Personality refers to individual differences in characteristic patterns of thinking, feeling and behaving. Personality typologies classify different types of individuals to reveal and enhance the understanding of their behaviors.

The Myers-Briggs Type Indicator (MBTI) is a psychological assessment tool to classify people into one of 16 different personality types. The classification system consists of a four-letter code based on four axes, where each letter in the code refers to the predominant trait in each axis. The four axes are:

  • Introversion (I) – Extroversion (E): Describes the different attitudes people use to direct their energy (i.e. the "inner world" vs. one's "outer world")
  • Intuition (N) – Sensing (S): Describes people's method of processing informaton (i.e. paying more attention to the patterns and possibilities seen in the information received vs. information that comes in through the five senses)
  • Thinking (T) – Feeling (F): Describes people's method for making decisions (i.e. putting more weight on objective principles and impersonal facts vs. personal concerns and the people involved)
  • Judging (J) – Perceiving (P): Describes people's orientation to the outside world and the behaviors one exhibits (i.e. preferring a structured and decided lifestyle vs. a more flexible and adaptive lifestyle)

For example, a person scoring higher on Introversion, Sensing, Thinking, and Judging would be classified with an ISTJ personality type.

Data source

The dataset was obtained on Kaggle (https://www.kaggle.com/datasnaek/mbti-type), and contains data from 8,675 subjects.

The original dataset consists of 2 columns:

  • type: subjects’ known MBTI code (16 codes in total)
  • posts: subjects’ 50 most recent posts on PersonalityCafe, an online forum focusing on personality types (http://personalitycafe.com/forum/).

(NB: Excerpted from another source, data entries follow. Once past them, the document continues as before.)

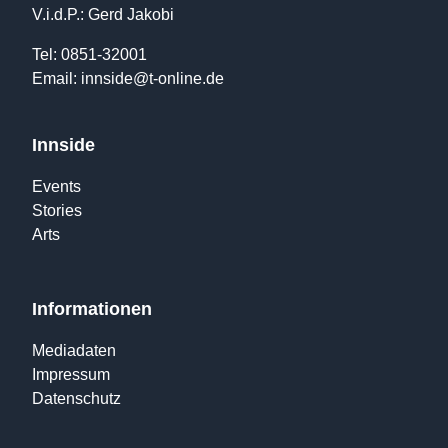
V.i.d.P.: Gerd Jakobi
Tel: 0851-32001
Email:
innside@t-online.de
Innside
Events
Stories
Arts
Informationen
Mediadaten
Impressum
Datenschutz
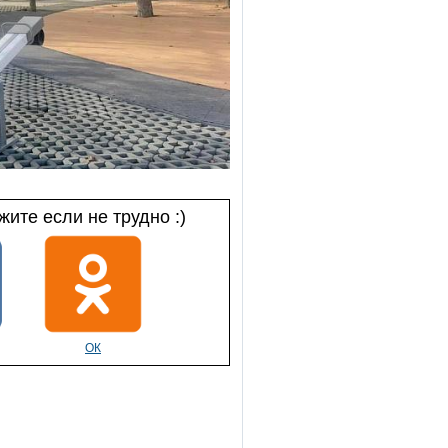
ите если не трудно :)
ОК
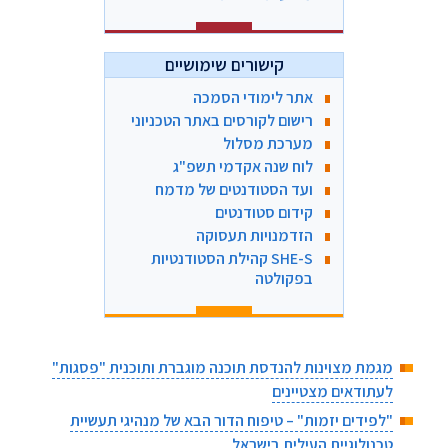
קישורים שימושיים
אתר לימודי הסמכה
רישום לקורסים באתר הטכניוני
מערכת מסלול
לוח שנה אקדמי תשפ"ג
ועד הסטודנטים של מדמח
קידום סטודנטים
הזדמנויות תעסוקה
SHE-S קהילת הסטודנטיות
בפקולטה
מגמת מצוינות להנדסת תוכנה מוגברת ותוכנית "פסגות"
לעתודאים מצטיינים
"לפידים יזמות" – טיפוח הדור הבא של מנהיגי תעשיית
טכנולוגיית העילית בישראל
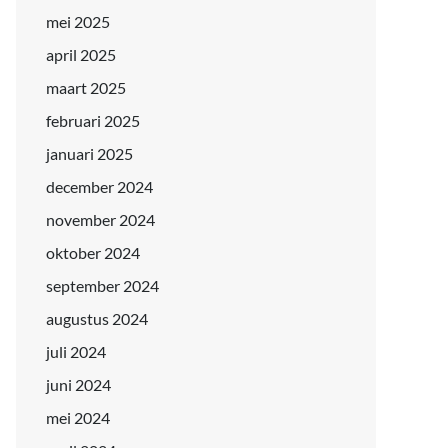
mei 2025
april 2025
maart 2025
februari 2025
januari 2025
december 2024
november 2024
oktober 2024
september 2024
augustus 2024
juli 2024
juni 2024
mei 2024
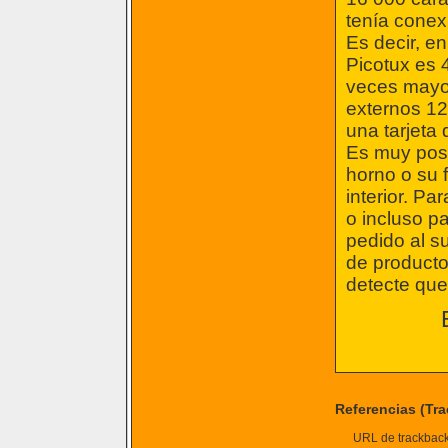
tenía conexi
Es decir, e
Picotux es 
veces mayo
externos 12
una tarjeta
Es muy posi
horno o su f
interior. P
o incluso pa
pedido al s
de producto
detecte que
Referencias (Tr
URL de trackback 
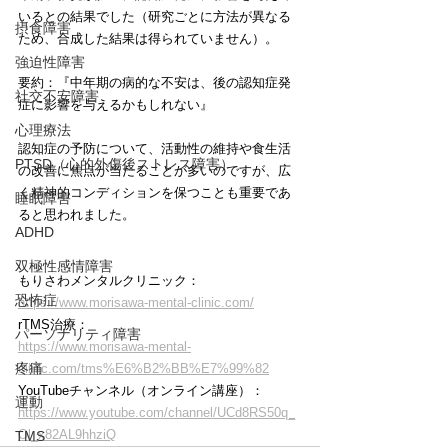
いるとの結果でした（研究ごとに方法が異なる
摂食障害
ため、合成した結果は得られていません）。
強迫性障害
要約：『中年期の病的な不安は、後の認知症発
社交不安障害
症に影響を与えるかもしれない』
心理療法
認知症の予防について、活動性の維持や食生活
PTSD（心的外傷後ストレス障害）
の改善に焦点が当たることが多いのですが、広
く精神的コンディションを保つことも重要であ
睡眠障害
ると思われました。
ADHD
双極性感情障害
もりさわメンタルクリニック：
恐怖症
https://www.morisawa-mental-clinic.com/
rTMS治療：
パーソナリティ障害
https://www.morisawa-mental-
疼痛
clinic.com/tms%E6%B2%BB%E7%99%82
YouTubeチャンネル（オンライン講座）：
運動
https://www.youtube.com/channel/UCd8RS50q_
Ol_x82AL9hhziQ
TMS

The site is geared toward the general public (not psychology professionals) with an interest in the topic of personality types

The dataset is skewed toward subjects from the Introverted-Intuitive personality types (INFJ, INFP, INTJ, and INTP). Also, personality types are self-reported by the users of this forum, and it is assumed that they are reported accurately.

Key findings

Multiclass classification

Three different classification models were tested: K-Neighbors Classifier, Random Forest Classifier, and One-Vs-The-Rest Classifier. The One-Vs-The-Rest Classifier, although having only the second-highest accuracy score of the three (0.265), cleared the 0.211 baseline and also predicted classes across the entire 16-class range -- unlike the top-scoring Random Forest Classifier.

Binary classification

A Random Forest Classifier was used to classify each of the four axis pairs. This model was chosen because it had the highest accuracy rate of the three models used in the multiclass exercise (although it had faltered in the predictions of the lower-prevalence classes). The model topped the baseline on only the Thinking-Feeling axis, with an accuracy of 0.697 (vs. a baseline of 0.541), but the models for the other three axes did not fall that far behind their respective baselines.

Sentiment Analysis and Word Count

On average, subjects used 26.4 words per post, with a neutral polarity (0.133) and moderate subjectivity (0.540). Those with one of the Intuitive-Feeling personality types tended to have higher post lengths than many of their counterparts, while the Extroversion-Intuitive-Feeling types tended to show significantly higher (but still relatively neutral) polarity and higher (but still relatively moderate) subjectivity than the other personality types.